* **YOUR INSTRUCTIONS**
Every line of the data below should be retyped exactly, with no images carried over.

[Hardware design source data]
= Beginning of Section =
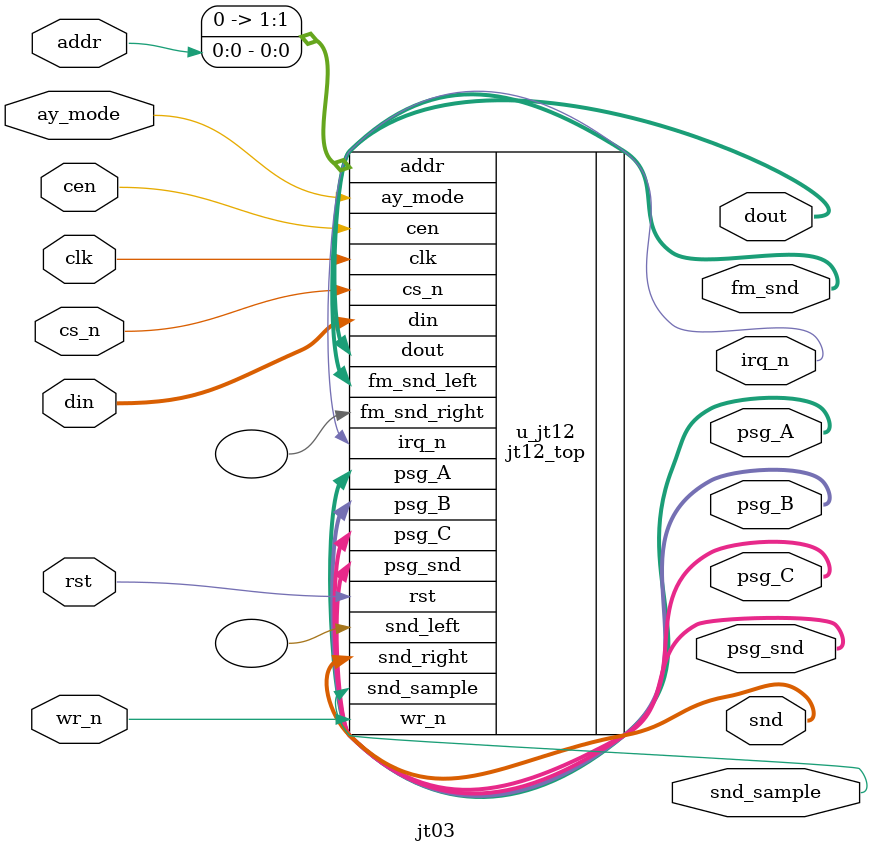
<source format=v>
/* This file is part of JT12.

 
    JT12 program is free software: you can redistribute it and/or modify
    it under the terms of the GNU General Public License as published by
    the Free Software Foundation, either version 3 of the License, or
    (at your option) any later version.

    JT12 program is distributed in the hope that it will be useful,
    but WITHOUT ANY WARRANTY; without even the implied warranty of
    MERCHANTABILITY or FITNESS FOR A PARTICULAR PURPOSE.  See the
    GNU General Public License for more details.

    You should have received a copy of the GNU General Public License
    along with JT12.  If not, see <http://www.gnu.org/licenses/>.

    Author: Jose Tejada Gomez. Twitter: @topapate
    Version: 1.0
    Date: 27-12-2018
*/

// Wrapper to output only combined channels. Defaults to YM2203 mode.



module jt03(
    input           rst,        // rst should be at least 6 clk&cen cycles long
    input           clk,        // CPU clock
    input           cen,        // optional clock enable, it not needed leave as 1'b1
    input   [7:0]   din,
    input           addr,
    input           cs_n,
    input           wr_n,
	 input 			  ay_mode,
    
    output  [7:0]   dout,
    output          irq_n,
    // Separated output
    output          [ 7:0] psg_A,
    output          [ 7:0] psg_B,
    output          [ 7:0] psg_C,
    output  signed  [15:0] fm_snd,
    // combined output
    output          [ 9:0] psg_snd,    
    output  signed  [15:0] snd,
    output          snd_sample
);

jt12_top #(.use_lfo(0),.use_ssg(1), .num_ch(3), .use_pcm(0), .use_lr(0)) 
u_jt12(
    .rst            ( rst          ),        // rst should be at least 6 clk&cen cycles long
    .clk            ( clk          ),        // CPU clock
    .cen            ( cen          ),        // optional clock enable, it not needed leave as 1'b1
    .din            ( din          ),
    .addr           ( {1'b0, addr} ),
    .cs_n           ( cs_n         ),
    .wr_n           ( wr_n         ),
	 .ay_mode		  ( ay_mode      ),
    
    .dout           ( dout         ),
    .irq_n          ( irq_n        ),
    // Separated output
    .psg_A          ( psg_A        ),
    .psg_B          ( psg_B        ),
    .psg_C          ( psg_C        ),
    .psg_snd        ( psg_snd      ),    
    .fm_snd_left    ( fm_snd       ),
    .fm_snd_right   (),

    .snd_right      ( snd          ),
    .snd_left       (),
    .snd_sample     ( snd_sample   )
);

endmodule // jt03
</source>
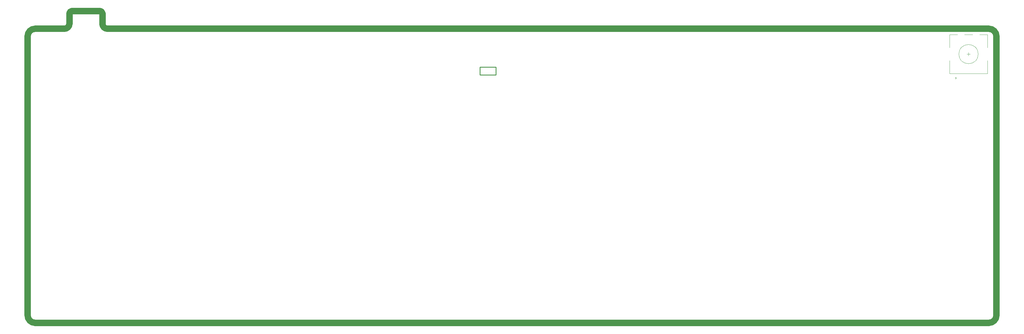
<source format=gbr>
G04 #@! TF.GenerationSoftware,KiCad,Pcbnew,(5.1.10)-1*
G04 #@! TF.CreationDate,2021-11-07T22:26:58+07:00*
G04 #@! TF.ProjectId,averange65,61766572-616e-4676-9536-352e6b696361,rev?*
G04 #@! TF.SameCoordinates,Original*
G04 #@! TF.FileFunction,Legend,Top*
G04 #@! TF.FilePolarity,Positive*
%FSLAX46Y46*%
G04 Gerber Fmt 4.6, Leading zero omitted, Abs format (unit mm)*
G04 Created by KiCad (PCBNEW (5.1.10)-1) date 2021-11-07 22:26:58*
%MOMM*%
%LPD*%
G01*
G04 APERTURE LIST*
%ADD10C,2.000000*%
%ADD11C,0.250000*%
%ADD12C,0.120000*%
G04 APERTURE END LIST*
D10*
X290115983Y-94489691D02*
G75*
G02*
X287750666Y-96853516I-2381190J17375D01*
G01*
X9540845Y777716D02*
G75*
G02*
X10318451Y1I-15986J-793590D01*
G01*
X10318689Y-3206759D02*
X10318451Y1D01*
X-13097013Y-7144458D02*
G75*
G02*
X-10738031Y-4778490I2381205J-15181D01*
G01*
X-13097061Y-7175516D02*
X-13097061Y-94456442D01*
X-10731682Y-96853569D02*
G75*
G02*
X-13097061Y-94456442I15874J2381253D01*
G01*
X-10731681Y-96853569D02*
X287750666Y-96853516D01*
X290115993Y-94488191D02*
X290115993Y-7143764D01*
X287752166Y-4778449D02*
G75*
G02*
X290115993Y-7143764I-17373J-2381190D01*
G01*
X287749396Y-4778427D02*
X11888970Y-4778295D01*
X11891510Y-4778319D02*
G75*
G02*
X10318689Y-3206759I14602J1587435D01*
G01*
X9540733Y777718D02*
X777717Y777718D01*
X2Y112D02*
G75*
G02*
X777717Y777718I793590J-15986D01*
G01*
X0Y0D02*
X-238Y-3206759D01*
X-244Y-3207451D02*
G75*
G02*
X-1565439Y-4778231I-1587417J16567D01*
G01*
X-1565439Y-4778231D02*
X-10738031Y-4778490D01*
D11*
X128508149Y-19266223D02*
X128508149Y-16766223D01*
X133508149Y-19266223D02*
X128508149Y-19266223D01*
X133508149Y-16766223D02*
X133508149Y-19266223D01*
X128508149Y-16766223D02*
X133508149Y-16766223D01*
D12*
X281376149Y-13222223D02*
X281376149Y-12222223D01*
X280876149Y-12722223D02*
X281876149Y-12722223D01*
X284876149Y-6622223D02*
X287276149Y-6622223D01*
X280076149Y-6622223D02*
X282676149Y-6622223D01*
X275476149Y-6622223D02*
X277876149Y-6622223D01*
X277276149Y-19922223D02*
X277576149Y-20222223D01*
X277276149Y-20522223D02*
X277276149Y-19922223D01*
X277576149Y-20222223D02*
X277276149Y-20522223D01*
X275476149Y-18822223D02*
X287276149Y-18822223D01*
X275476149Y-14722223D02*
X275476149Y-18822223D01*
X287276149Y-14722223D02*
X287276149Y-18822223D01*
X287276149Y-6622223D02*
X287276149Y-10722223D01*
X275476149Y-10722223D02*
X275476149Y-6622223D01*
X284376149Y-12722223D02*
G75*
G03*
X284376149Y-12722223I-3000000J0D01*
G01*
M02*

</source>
= End of Section =
* **SOLUTION BELOW**
<source format=v>
/* This file is part of JT12.

 
    JT12 program is free software: you can redistribute it and/or modify
    it under the terms of the GNU General Public License as published by
    the Free Software Foundation, either version 3 of the License, or
    (at your option) any later version.

    JT12 program is distributed in the hope that it will be useful,
    but WITHOUT ANY WARRANTY; without even the implied warranty of
    MERCHANTABILITY or FITNESS FOR A PARTICULAR PURPOSE.  See the
    GNU General Public License for more details.

    You should have received a copy of the GNU General Public License
    along with JT12.  If not, see <http://www.gnu.org/licenses/>.

    Author: Jose Tejada Gomez. Twitter: @topapate
    Version: 1.0
    Date: 27-12-2018
*/

// Wrapper to output only combined channels. Defaults to YM2203 mode.



module jt03(
    input           rst,        // rst should be at least 6 clk&cen cycles long
    input           clk,        // CPU clock
    input           cen,        // optional clock enable, it not needed leave as 1'b1
    input   [7:0]   din,
    input           addr,
    input           cs_n,
    input           wr_n,
	 input 			  ay_mode,
    
    output  [7:0]   dout,
    output          irq_n,
    // Separated output
    output          [ 7:0] psg_A,
    output          [ 7:0] psg_B,
    output          [ 7:0] psg_C,
    output  signed  [15:0] fm_snd,
    // combined output
    output          [ 9:0] psg_snd,    
    output  signed  [15:0] snd,
    output          snd_sample
);

jt12_top #(.use_lfo(0),.use_ssg(1), .num_ch(3), .use_pcm(0), .use_lr(0)) 
u_jt12(
    .rst            ( rst          ),        // rst should be at least 6 clk&cen cycles long
    .clk            ( clk          ),        // CPU clock
    .cen            ( cen          ),        // optional clock enable, it not needed leave as 1'b1
    .din            ( din          ),
    .addr           ( {1'b0, addr} ),
    .cs_n           ( cs_n         ),
    .wr_n           ( wr_n         ),
	 .ay_mode		  ( ay_mode      ),
    
    .dout           ( dout         ),
    .irq_n          ( irq_n        ),
    // Separated output
    .psg_A          ( psg_A        ),
    .psg_B          ( psg_B        ),
    .psg_C          ( psg_C        ),
    .psg_snd        ( psg_snd      ),    
    .fm_snd_left    ( fm_snd       ),
    .fm_snd_right   (),

    .snd_right      ( snd          ),
    .snd_left       (),
    .snd_sample     ( snd_sample   )
);

endmodule // jt03
</source>
<source format=gbr>
G04 #@! TF.GenerationSoftware,KiCad,Pcbnew,(5.1.10)-1*
G04 #@! TF.CreationDate,2021-11-07T22:26:58+07:00*
G04 #@! TF.ProjectId,averange65,61766572-616e-4676-9536-352e6b696361,rev?*
G04 #@! TF.SameCoordinates,Original*
G04 #@! TF.FileFunction,Legend,Top*
G04 #@! TF.FilePolarity,Positive*
%FSLAX46Y46*%
G04 Gerber Fmt 4.6, Leading zero omitted, Abs format (unit mm)*
G04 Created by KiCad (PCBNEW (5.1.10)-1) date 2021-11-07 22:26:58*
%MOMM*%
%LPD*%
G01*
G04 APERTURE LIST*
%ADD10C,2.000000*%
%ADD11C,0.250000*%
%ADD12C,0.120000*%
G04 APERTURE END LIST*
D10*
X290115983Y-94489691D02*
G75*
G02*
X287750666Y-96853516I-2381190J17375D01*
G01*
X9540845Y777716D02*
G75*
G02*
X10318451Y1I-15986J-793590D01*
G01*
X10318689Y-3206759D02*
X10318451Y1D01*
X-13097013Y-7144458D02*
G75*
G02*
X-10738031Y-4778490I2381205J-15181D01*
G01*
X-13097061Y-7175516D02*
X-13097061Y-94456442D01*
X-10731682Y-96853569D02*
G75*
G02*
X-13097061Y-94456442I15874J2381253D01*
G01*
X-10731681Y-96853569D02*
X287750666Y-96853516D01*
X290115993Y-94488191D02*
X290115993Y-7143764D01*
X287752166Y-4778449D02*
G75*
G02*
X290115993Y-7143764I-17373J-2381190D01*
G01*
X287749396Y-4778427D02*
X11888970Y-4778295D01*
X11891510Y-4778319D02*
G75*
G02*
X10318689Y-3206759I14602J1587435D01*
G01*
X9540733Y777718D02*
X777717Y777718D01*
X2Y112D02*
G75*
G02*
X777717Y777718I793590J-15986D01*
G01*
X0Y0D02*
X-238Y-3206759D01*
X-244Y-3207451D02*
G75*
G02*
X-1565439Y-4778231I-1587417J16567D01*
G01*
X-1565439Y-4778231D02*
X-10738031Y-4778490D01*
D11*
X128508149Y-19266223D02*
X128508149Y-16766223D01*
X133508149Y-19266223D02*
X128508149Y-19266223D01*
X133508149Y-16766223D02*
X133508149Y-19266223D01*
X128508149Y-16766223D02*
X133508149Y-16766223D01*
D12*
X281376149Y-13222223D02*
X281376149Y-12222223D01*
X280876149Y-12722223D02*
X281876149Y-12722223D01*
X284876149Y-6622223D02*
X287276149Y-6622223D01*
X280076149Y-6622223D02*
X282676149Y-6622223D01*
X275476149Y-6622223D02*
X277876149Y-6622223D01*
X277276149Y-19922223D02*
X277576149Y-20222223D01*
X277276149Y-20522223D02*
X277276149Y-19922223D01*
X277576149Y-20222223D02*
X277276149Y-20522223D01*
X275476149Y-18822223D02*
X287276149Y-18822223D01*
X275476149Y-14722223D02*
X275476149Y-18822223D01*
X287276149Y-14722223D02*
X287276149Y-18822223D01*
X287276149Y-6622223D02*
X287276149Y-10722223D01*
X275476149Y-10722223D02*
X275476149Y-6622223D01*
X284376149Y-12722223D02*
G75*
G03*
X284376149Y-12722223I-3000000J0D01*
G01*
M02*

</source>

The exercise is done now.